*** Opening Source material ***
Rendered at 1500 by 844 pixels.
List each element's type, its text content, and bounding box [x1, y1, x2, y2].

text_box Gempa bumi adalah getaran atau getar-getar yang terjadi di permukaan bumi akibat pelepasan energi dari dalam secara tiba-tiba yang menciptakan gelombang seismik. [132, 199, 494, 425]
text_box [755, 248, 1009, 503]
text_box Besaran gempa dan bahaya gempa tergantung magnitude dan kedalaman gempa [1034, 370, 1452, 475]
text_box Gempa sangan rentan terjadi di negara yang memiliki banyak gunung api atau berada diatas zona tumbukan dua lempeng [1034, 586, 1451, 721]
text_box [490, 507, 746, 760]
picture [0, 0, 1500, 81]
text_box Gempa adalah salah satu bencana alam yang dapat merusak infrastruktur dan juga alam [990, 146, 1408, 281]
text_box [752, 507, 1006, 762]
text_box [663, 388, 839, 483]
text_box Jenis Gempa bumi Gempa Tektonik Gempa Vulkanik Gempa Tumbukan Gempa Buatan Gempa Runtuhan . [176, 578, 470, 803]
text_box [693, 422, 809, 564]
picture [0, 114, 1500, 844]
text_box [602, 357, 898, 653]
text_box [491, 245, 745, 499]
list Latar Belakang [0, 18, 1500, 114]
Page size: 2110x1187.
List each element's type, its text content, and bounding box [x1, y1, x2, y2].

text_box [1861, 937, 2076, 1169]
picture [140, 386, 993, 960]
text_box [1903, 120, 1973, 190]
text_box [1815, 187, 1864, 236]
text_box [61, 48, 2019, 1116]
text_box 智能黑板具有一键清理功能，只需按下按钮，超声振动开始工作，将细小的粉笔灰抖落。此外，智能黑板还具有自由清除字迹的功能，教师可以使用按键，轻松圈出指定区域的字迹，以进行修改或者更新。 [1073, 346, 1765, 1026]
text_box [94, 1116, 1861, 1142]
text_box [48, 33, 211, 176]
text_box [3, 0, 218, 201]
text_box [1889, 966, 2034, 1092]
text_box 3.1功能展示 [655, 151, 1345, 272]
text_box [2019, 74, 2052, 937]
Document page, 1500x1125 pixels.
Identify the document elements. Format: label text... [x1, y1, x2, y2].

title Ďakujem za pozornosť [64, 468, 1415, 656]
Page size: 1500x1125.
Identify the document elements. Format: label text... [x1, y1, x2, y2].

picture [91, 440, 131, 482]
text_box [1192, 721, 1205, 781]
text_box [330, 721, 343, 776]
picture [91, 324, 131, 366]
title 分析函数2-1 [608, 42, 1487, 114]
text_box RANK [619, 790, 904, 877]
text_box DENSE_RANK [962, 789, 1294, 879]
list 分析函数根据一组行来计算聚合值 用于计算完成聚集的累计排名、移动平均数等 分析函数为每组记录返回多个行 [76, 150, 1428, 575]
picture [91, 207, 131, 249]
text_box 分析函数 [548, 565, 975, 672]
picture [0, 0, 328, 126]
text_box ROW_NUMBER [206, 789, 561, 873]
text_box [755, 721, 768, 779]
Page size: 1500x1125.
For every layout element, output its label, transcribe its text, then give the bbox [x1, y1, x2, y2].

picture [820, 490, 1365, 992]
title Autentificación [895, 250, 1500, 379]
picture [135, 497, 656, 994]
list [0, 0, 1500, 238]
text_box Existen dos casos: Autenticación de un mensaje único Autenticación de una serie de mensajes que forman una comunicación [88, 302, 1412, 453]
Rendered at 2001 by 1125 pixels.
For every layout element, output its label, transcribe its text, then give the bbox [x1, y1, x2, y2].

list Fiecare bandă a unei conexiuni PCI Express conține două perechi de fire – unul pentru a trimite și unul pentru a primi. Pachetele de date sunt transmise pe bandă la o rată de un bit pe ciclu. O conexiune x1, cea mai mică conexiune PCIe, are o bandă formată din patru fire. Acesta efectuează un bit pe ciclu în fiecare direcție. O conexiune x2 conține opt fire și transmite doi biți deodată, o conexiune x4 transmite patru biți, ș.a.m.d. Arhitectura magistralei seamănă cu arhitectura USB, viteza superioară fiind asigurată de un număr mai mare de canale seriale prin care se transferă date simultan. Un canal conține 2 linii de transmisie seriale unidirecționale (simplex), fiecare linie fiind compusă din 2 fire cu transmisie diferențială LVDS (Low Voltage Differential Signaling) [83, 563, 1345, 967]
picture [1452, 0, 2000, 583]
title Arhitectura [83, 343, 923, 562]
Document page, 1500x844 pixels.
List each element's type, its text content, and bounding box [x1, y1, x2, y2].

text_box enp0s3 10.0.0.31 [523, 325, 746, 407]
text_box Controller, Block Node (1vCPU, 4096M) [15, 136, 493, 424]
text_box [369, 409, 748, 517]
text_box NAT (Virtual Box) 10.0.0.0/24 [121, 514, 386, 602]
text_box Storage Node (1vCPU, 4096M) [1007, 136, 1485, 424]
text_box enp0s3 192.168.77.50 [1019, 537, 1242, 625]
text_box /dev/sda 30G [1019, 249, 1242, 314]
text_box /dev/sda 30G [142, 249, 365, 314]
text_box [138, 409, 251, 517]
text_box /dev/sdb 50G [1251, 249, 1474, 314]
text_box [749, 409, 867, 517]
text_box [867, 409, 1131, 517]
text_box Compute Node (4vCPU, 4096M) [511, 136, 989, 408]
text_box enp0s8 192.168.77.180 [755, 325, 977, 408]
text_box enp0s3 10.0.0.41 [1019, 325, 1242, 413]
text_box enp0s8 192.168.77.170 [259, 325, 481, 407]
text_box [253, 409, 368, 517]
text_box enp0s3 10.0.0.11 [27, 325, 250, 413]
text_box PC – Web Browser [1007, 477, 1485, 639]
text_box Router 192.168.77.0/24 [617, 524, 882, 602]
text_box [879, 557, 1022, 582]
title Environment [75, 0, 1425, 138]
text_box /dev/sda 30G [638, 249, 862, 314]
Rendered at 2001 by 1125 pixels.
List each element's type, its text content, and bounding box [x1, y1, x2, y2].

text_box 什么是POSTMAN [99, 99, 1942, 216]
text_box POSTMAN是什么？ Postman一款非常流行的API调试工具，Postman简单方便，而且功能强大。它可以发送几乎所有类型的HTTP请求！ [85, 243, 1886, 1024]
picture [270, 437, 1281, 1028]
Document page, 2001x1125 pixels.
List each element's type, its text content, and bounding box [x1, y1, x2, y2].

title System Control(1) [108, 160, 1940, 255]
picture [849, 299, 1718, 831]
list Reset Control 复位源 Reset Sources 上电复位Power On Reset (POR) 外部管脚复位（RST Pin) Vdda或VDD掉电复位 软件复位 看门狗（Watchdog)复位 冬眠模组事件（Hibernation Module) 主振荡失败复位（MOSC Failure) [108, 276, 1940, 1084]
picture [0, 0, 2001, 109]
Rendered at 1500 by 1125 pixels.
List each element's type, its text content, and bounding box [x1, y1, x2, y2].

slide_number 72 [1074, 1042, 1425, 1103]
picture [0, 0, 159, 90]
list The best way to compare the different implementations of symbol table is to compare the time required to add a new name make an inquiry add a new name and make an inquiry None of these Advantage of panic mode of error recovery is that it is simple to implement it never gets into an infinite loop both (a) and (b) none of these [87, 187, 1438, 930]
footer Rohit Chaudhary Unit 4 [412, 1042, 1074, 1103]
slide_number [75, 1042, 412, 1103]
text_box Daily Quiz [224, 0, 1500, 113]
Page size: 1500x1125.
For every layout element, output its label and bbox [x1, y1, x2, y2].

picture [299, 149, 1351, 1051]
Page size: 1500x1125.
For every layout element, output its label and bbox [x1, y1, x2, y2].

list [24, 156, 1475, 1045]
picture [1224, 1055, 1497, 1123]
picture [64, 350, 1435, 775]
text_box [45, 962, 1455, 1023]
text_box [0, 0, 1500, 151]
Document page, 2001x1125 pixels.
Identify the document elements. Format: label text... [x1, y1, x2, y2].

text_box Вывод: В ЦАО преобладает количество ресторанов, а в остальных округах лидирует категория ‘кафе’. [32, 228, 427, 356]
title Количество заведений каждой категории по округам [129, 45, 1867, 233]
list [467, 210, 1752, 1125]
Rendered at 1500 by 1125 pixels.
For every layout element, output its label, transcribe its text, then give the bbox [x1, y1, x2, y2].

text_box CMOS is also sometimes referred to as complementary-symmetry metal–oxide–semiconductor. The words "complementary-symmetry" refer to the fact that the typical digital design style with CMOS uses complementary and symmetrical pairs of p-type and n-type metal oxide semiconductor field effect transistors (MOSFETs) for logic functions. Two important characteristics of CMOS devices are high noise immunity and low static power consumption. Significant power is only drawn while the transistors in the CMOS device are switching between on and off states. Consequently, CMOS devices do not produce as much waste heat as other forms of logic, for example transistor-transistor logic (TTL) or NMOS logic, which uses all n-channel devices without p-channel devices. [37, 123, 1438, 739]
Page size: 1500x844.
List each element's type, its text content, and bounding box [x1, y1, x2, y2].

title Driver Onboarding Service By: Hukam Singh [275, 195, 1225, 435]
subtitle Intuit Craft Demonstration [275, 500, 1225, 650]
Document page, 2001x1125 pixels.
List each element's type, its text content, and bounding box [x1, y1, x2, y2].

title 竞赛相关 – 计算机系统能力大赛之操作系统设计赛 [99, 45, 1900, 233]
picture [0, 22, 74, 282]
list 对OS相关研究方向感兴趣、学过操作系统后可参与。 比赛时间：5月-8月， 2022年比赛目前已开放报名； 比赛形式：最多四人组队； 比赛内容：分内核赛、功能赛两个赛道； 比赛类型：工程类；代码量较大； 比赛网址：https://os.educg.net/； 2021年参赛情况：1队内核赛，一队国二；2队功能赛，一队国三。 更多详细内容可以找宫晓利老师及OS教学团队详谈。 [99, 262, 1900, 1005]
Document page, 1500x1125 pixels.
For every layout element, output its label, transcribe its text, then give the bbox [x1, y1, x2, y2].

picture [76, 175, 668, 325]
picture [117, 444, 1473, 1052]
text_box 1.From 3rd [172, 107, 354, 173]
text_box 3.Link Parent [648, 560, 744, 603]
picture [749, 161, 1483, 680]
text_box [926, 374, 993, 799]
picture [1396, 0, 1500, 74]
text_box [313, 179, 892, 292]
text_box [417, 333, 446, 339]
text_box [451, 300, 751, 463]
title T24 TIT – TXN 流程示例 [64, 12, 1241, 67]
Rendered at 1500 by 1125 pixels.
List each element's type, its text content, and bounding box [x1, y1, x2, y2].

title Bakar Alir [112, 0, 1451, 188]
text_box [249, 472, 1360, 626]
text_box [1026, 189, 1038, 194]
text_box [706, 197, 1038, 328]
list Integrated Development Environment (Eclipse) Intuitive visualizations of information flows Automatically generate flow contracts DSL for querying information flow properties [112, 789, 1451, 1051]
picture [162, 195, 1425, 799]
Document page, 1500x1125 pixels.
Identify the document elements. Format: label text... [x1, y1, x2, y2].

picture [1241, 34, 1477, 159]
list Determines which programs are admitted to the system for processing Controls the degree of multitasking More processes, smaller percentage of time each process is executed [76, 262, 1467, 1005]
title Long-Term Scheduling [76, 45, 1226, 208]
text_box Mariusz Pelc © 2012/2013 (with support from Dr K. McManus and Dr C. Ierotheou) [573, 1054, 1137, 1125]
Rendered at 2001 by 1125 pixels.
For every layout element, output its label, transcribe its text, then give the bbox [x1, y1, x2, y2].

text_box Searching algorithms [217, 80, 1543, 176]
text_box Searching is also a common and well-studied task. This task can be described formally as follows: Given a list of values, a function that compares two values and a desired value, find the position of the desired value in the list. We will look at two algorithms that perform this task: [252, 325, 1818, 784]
*** Closing Source material ***
(Aim of the exercise)
Reproduce only the lines above spanning from the line containing "text_box [313, 179, 892, 292]" through the line containing "text_box [1026, 189, 1038, 194]", word for word.

(Written solution)
text_box [313, 179, 892, 292]
text_box [417, 333, 446, 339]
text_box [451, 300, 751, 463]
title T24 TIT – TXN 流程示例 [64, 12, 1241, 67]
Rendered at 1500 by 1125 pixels.
List each element's type, its text content, and bounding box [x1, y1, x2, y2].

title Bakar Alir [112, 0, 1451, 188]
text_box [249, 472, 1360, 626]
text_box [1026, 189, 1038, 194]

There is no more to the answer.